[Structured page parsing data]
*** Begin section ***

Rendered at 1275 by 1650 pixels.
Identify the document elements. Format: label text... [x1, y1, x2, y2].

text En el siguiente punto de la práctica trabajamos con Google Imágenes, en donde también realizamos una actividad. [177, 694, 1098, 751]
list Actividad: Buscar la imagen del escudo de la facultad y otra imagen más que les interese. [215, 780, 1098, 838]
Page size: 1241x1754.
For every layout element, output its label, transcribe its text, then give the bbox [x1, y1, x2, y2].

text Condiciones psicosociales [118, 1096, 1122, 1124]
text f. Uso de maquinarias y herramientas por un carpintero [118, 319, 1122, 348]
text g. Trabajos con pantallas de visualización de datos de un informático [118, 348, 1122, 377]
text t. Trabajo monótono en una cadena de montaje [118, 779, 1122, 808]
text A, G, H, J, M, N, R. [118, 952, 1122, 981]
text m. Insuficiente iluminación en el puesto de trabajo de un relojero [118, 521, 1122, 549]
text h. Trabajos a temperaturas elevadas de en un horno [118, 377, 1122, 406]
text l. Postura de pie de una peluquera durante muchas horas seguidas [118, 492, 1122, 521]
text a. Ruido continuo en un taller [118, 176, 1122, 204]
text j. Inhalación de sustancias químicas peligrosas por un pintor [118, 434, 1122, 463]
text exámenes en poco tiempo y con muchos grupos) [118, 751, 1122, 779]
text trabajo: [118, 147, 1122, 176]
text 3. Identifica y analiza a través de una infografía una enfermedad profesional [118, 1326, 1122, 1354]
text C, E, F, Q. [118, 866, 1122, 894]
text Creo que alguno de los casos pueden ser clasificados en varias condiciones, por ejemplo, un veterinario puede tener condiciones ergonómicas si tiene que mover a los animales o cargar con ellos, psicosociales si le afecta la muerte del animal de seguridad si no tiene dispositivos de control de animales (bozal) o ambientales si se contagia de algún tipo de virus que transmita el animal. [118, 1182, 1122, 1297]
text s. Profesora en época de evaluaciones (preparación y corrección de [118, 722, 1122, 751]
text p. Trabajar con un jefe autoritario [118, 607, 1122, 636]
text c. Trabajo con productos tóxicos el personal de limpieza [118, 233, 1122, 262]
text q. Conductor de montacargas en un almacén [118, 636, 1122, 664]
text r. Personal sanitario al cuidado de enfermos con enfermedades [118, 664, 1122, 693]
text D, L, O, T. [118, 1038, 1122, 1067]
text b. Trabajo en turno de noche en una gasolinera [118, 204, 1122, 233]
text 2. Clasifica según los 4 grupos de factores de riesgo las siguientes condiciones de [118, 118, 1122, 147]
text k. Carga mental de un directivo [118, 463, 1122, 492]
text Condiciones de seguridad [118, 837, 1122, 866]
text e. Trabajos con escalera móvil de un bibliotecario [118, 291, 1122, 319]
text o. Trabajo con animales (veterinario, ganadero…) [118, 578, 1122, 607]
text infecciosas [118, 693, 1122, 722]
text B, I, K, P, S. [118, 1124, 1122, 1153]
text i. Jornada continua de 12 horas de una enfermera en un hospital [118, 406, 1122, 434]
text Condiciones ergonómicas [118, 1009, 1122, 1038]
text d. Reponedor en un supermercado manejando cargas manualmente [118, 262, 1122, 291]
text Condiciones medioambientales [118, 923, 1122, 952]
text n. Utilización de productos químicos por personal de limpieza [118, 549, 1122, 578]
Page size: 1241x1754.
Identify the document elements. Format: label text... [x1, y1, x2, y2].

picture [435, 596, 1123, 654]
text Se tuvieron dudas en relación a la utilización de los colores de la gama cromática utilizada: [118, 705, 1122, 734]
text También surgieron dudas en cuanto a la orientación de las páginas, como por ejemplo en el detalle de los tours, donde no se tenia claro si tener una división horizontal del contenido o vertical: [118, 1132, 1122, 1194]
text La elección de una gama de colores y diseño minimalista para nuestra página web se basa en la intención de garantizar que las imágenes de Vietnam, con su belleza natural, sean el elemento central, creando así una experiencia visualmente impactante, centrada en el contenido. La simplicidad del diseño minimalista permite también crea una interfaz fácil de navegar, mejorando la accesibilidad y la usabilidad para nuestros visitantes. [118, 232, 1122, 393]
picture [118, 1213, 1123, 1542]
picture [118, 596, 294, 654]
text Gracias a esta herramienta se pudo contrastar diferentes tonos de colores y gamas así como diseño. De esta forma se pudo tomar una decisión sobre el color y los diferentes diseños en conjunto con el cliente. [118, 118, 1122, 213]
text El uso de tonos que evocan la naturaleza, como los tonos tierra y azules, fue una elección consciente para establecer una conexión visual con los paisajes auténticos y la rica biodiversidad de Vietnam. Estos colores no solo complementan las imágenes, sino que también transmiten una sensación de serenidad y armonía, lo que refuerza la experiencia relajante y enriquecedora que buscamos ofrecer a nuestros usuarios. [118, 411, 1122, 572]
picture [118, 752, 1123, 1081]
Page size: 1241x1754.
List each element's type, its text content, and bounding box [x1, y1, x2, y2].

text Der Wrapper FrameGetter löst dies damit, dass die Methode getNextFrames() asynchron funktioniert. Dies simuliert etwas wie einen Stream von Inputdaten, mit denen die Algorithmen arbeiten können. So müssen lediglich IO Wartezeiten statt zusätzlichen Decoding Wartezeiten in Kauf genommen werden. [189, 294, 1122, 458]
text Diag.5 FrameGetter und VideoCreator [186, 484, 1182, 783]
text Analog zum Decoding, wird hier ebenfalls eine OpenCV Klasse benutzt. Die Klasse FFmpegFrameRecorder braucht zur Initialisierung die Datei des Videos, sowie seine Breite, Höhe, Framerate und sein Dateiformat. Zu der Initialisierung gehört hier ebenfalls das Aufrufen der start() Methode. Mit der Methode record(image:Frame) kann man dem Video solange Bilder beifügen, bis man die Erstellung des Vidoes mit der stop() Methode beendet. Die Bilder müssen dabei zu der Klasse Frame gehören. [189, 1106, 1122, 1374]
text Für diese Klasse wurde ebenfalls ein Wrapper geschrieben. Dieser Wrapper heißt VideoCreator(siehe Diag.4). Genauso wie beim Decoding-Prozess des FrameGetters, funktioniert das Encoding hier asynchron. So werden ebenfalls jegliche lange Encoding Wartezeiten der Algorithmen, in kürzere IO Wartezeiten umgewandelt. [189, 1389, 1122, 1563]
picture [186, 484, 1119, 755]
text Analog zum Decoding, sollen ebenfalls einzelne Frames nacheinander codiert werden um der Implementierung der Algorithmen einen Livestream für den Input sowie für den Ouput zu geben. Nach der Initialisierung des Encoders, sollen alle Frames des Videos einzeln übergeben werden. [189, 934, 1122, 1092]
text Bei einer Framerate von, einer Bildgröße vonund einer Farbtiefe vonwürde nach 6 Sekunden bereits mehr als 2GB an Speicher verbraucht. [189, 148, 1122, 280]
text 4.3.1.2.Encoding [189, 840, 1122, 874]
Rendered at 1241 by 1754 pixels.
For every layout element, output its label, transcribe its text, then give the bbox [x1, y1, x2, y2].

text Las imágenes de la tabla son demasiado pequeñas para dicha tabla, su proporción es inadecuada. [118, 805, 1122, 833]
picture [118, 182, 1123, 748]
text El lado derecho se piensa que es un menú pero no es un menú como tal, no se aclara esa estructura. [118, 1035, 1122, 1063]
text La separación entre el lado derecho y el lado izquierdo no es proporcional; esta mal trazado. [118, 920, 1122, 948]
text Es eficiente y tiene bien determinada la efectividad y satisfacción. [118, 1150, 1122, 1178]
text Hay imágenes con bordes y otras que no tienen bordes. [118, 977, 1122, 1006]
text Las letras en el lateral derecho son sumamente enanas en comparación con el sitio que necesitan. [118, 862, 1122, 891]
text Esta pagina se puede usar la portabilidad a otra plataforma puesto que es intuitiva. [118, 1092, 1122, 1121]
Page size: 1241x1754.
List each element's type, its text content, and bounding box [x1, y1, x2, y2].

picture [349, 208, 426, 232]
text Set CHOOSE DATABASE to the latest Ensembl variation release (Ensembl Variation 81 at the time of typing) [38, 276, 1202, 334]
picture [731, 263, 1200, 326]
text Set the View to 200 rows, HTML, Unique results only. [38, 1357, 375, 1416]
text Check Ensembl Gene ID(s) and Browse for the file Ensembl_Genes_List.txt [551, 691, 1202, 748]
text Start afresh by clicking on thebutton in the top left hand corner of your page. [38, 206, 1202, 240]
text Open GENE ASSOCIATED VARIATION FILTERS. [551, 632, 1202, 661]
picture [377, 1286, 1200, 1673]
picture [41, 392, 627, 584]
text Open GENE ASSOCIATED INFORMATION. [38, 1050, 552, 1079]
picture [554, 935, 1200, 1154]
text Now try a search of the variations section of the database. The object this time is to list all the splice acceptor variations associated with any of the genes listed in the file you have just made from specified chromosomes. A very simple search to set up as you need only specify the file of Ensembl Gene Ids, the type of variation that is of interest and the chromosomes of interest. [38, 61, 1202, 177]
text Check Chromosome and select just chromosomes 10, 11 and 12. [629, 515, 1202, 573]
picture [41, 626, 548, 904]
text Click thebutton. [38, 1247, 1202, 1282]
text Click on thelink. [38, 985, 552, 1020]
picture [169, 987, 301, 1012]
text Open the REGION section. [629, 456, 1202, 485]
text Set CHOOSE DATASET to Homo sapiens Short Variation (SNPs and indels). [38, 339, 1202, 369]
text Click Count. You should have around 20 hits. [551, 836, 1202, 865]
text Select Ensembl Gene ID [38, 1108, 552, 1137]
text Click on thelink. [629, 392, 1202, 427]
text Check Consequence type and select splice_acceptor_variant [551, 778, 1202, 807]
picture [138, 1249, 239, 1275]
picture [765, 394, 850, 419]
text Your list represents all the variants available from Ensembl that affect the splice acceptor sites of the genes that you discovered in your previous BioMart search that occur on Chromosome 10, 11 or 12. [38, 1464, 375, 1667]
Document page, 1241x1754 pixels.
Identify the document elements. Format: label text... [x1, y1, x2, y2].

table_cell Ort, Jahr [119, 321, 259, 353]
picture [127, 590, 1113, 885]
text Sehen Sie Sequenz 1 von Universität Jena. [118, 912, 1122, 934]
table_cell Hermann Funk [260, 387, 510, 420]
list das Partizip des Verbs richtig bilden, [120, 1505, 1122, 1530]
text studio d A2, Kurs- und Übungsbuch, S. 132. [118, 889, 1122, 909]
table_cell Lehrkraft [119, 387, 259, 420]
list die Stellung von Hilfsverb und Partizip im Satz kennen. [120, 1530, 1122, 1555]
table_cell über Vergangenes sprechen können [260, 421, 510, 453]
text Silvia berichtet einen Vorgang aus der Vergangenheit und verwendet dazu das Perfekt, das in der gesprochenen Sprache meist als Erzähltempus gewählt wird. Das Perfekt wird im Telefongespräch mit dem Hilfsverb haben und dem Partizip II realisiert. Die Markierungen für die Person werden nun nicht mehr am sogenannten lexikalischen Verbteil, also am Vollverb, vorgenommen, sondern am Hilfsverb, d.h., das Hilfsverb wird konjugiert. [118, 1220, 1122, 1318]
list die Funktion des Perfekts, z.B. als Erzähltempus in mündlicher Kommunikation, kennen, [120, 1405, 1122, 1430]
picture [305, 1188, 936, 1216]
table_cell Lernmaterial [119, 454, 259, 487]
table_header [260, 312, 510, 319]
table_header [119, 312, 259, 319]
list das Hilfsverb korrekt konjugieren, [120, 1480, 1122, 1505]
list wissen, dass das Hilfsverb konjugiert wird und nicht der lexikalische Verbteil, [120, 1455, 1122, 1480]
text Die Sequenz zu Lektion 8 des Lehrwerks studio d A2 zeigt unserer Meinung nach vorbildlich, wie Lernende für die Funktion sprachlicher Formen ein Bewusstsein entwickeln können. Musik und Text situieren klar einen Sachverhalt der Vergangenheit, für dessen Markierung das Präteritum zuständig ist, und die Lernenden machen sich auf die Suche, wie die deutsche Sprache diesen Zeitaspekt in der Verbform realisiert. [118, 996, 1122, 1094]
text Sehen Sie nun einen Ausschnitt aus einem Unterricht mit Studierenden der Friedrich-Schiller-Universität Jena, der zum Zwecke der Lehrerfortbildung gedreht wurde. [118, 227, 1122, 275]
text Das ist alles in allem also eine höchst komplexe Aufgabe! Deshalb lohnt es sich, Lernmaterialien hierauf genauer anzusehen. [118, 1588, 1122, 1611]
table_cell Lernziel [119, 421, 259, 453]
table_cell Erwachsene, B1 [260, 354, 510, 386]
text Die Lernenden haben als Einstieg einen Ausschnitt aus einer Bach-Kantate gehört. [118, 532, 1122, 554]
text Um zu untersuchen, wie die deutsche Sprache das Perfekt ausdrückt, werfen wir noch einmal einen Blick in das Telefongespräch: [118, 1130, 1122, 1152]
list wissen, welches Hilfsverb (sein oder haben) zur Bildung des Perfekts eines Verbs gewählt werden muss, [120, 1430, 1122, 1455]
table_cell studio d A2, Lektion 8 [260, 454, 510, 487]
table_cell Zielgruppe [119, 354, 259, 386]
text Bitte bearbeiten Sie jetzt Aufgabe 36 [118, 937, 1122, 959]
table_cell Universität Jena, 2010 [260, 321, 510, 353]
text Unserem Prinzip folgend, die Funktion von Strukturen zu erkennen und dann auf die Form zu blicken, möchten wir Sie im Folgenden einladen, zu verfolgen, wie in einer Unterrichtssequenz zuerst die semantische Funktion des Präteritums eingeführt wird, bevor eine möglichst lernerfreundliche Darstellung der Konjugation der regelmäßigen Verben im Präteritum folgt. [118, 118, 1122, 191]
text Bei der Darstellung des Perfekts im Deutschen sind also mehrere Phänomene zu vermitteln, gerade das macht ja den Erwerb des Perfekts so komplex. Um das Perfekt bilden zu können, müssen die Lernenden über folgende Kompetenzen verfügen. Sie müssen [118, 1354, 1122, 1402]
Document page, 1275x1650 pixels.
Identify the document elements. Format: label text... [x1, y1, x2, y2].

*** End section ***

_What the task asks:_
Which lines of the records above contain the word "thelink"? Report each one.

_Expected answer:_
text Click on thelink. [38, 985, 552, 1020]
text Click on thelink. [629, 392, 1202, 427]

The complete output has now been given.